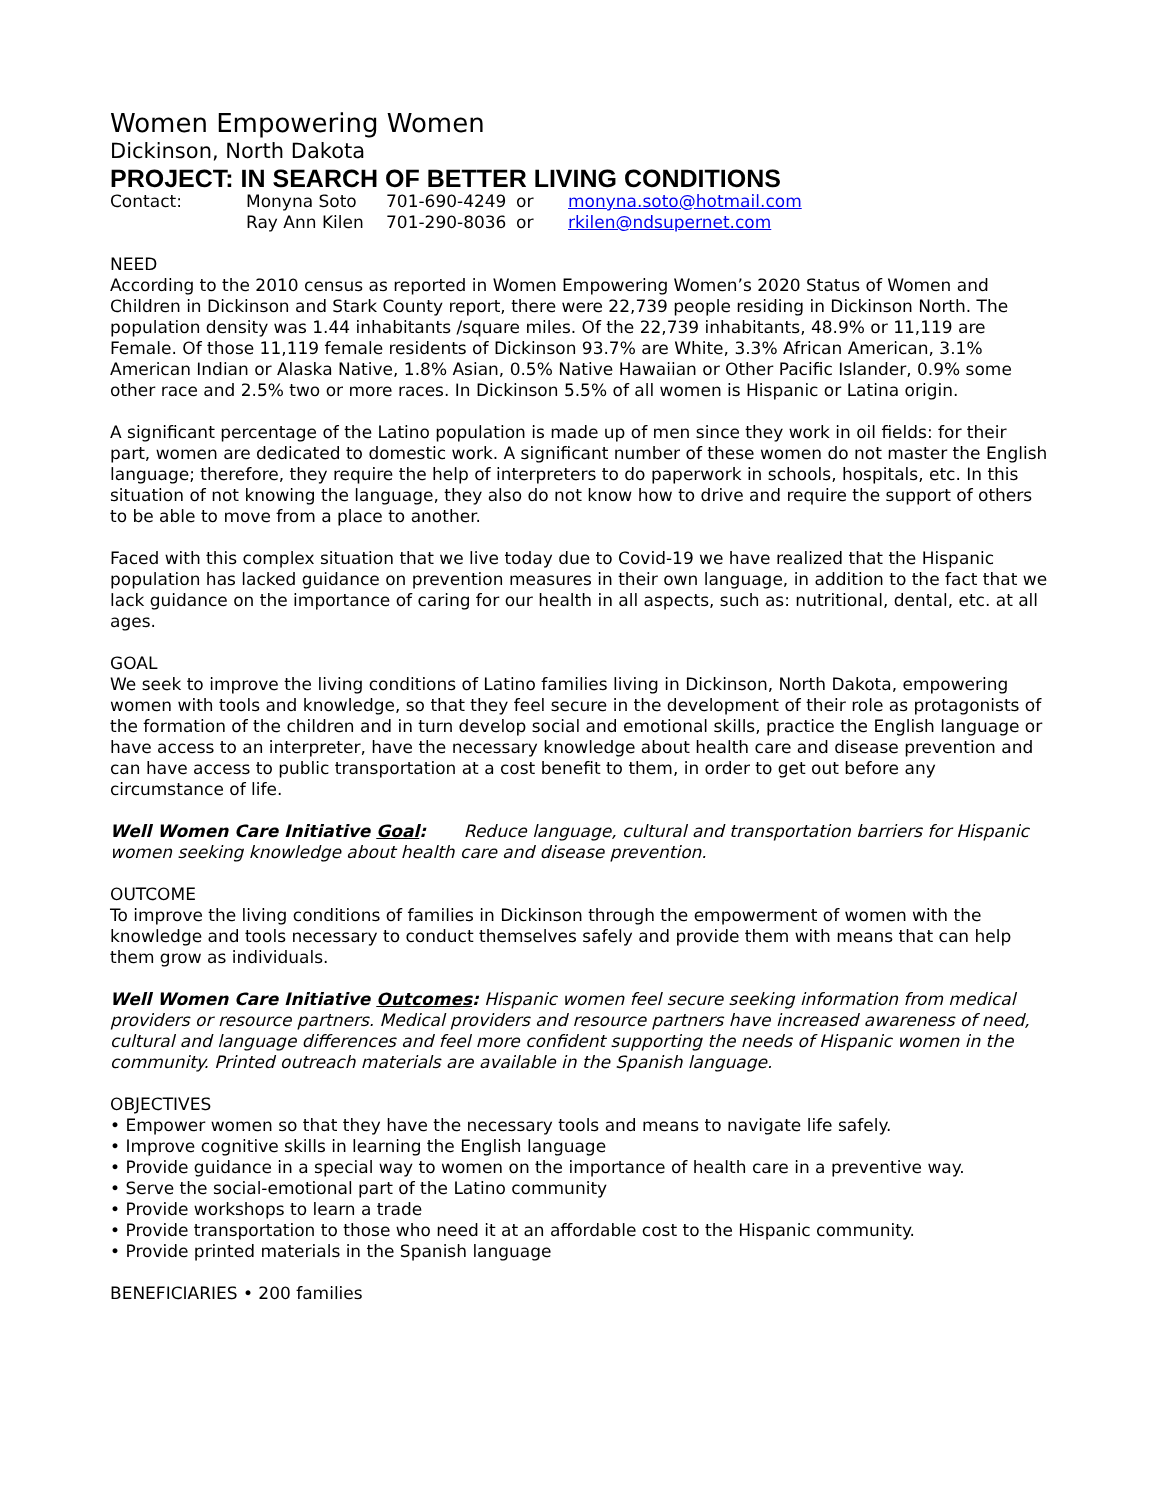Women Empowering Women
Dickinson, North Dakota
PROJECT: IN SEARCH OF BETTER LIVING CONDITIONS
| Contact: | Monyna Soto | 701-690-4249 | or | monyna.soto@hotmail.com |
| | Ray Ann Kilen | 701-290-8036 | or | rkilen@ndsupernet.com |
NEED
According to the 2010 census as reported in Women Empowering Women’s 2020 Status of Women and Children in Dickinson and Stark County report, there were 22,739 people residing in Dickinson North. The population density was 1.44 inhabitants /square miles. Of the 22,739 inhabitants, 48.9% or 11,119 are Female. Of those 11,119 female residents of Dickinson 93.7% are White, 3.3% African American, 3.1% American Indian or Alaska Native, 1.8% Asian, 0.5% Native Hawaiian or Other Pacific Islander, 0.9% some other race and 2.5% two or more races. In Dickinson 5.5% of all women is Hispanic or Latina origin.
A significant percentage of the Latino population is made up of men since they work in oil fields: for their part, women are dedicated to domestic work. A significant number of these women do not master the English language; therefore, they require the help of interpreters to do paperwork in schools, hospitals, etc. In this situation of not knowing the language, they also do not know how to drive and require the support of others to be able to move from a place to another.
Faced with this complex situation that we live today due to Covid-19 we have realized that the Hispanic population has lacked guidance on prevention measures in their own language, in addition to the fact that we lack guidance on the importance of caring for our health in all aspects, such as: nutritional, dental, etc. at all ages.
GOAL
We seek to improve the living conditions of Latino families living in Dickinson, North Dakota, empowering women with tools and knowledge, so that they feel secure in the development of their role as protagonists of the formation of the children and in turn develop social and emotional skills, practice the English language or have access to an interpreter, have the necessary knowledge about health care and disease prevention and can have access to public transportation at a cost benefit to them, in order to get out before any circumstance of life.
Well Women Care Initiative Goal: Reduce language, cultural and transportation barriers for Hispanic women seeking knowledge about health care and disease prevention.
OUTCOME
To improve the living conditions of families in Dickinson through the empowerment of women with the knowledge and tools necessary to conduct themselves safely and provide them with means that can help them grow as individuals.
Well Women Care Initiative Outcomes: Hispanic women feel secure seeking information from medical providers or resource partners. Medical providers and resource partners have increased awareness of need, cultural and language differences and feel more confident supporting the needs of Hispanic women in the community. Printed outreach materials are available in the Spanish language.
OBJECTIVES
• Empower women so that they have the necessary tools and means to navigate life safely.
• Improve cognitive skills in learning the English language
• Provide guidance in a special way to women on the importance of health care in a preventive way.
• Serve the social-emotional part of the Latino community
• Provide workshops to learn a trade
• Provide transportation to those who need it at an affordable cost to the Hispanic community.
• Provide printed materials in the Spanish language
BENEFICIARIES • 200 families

------------------------------------

• YOUR GOAL: Please print the lines from the one containing "the Latino community" through the last line of the material, exactly, and leave out all other lines.

• RESPONSE:
• Serve the social-emotional part of the Latino community
• Provide workshops to learn a trade
• Provide transportation to those who need it at an affordable cost to the Hispanic community.
• Provide printed materials in the Spanish language
BENEFICIARIES • 200 families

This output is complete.